Create dataset with only ASK POSTS

In [68]:
ASK_list = []
for row in hacker_list:
    if row[1].lower() in ask_hn:
        ASK_list.append(row)

We convert date to date time, extract hours and create frequency table of created posts per hour. Next we sort them by descending order.
Afterwards we go back and add in number of comments into the loop, as marked by #

In [69]:
import datetime as dt
freq_hourly = {}
num_comments = {}
for row in ASK_list:
    ask_date = row[-1]
    parse_date = dt.datetime.strptime(ask_date, "%m/%d/%Y %H:%M")
    hour = parse_date.strftime('%H')
    if hour in freq_hourly:
        freq_hourly[hour] += 1
        num_comments[hour] += int(row[-3]) #
    else:
        freq_hourly[hour] = 1
        num_comments[hour] = int(row[-3]) #

rank = []
for x in freq_hourly:
    tuple1 = (freq_hourly[x],x)
    rank.append(tuple1)
    rank = sorted(rank,reverse=True)
for x in rank:
    print(f"{x[1]}: {x[0]}")

15: 116
19: 110
21: 109
18: 109
16: 108
14: 107
17: 100
13: 85
20: 80
12: 73
22: 71
23: 68
01: 60
10: 59
11: 58
02: 58
00: 55
03: 54
08: 48
04: 47
05: 46
09: 45
06: 44
07: 34


Most posts are created around 13:00

In [70]:
rank = []
for x in num_comments:
    tuple1 = (num_comments[x],x)
    rank.append(tuple1)
    rank = sorted(rank,reverse=True)
for x in rank:
    print(f"{x[1]}: {x[0]}")

15: 4477
16: 1814
21: 1745
20: 1722
18: 1439
14: 1416
02: 1381
13: 1253
19: 1188
17: 1146
10: 793
12: 687
01: 683
11: 641
23: 543
08: 492
22: 479
05: 464
00: 447
03: 421
06: 397
04: 337
07: 267
09: 251


Most comments come in shortly after at 1400.
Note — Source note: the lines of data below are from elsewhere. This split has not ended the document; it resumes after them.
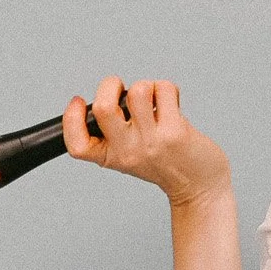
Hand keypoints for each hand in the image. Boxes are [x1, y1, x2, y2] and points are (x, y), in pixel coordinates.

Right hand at [62, 76, 230, 207]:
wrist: (199, 186)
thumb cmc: (165, 163)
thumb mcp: (129, 154)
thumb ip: (114, 132)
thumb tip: (109, 94)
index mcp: (110, 157)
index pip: (77, 144)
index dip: (71, 118)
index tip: (79, 101)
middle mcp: (128, 151)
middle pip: (103, 108)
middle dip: (110, 84)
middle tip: (122, 90)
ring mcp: (151, 142)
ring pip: (138, 92)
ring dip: (147, 86)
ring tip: (155, 99)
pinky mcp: (175, 132)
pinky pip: (164, 90)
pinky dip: (168, 89)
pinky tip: (172, 103)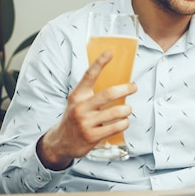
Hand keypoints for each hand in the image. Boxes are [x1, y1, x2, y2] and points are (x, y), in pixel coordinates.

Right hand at [37, 51, 136, 169]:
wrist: (61, 142)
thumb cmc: (75, 118)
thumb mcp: (77, 102)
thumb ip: (91, 93)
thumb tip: (115, 80)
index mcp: (77, 96)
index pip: (89, 75)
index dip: (99, 63)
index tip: (110, 53)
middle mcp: (80, 107)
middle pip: (108, 94)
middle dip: (125, 89)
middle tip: (133, 87)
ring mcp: (86, 123)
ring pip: (116, 112)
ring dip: (127, 109)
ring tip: (128, 109)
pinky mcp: (92, 136)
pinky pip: (116, 127)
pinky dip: (124, 123)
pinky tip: (123, 122)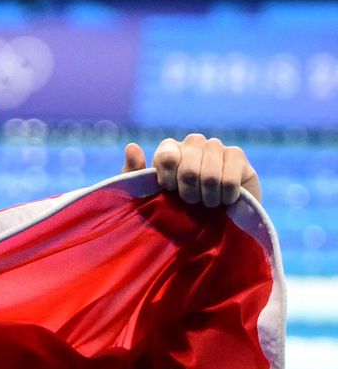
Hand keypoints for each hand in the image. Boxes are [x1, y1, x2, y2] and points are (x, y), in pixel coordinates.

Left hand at [122, 134, 260, 206]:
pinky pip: (229, 178)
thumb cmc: (173, 209)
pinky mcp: (237, 156)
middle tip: (190, 202)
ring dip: (207, 197)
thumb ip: (133, 174)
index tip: (169, 191)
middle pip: (188, 166)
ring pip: (209, 174)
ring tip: (207, 203)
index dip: (168, 179)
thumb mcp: (145, 197)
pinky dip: (225, 196)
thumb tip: (131, 146)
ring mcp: (216, 146)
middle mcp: (193, 142)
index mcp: (169, 149)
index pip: (167, 155)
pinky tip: (224, 199)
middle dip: (188, 192)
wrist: (210, 225)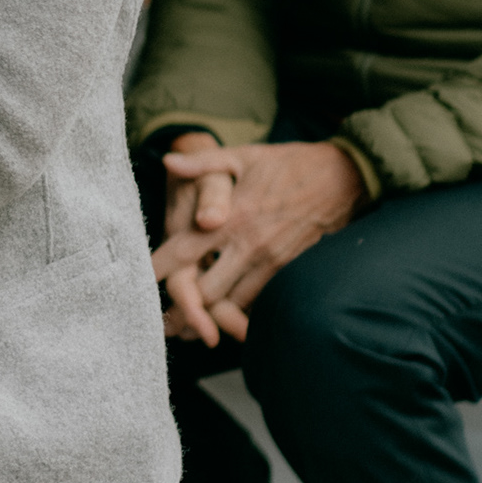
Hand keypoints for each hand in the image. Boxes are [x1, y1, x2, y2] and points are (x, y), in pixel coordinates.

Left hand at [149, 138, 366, 347]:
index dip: (156, 269)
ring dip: (208, 315)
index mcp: (231, 217)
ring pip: (231, 306)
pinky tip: (224, 315)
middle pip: (203, 291)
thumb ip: (203, 163)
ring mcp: (272, 263)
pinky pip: (259, 305)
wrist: (345, 177)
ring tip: (186, 326)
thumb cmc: (289, 164)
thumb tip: (168, 160)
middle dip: (180, 306)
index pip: (183, 251)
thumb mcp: (243, 156)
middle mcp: (249, 246)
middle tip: (160, 316)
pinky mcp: (291, 273)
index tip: (135, 281)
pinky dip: (239, 313)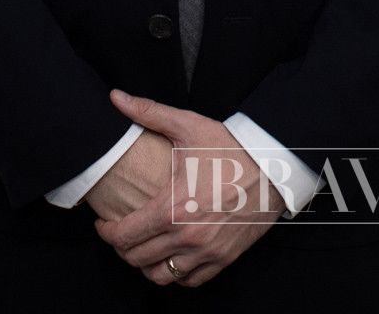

#### Calculate the avg number of comments per post breakdown by hour of the day

In [73]:
avg = {}
for x in freq_hourly:
    avg[x] = round(num_comments[x] / freq_hourly[x],2)

rank = []
for x in avg:
    tuple1 = (avg[x],x)
    rank.append(tuple1)
    rank = sorted(rank,reverse=True)
for x in rank[:5]:
    print(f"{x[1]}: {x[0]}")

15: 38.59
02: 23.81
20: 21.52
16: 16.8
21: 16.01


It appears the top 5 hours of the day to post questions to maximize comment response would be in the times listed above.

#### Conclusion <a class='anchor' id='7'></a>

In this project, we have performed some basic data analysis functions in Python utilizing lists, dictionaries, and tuples.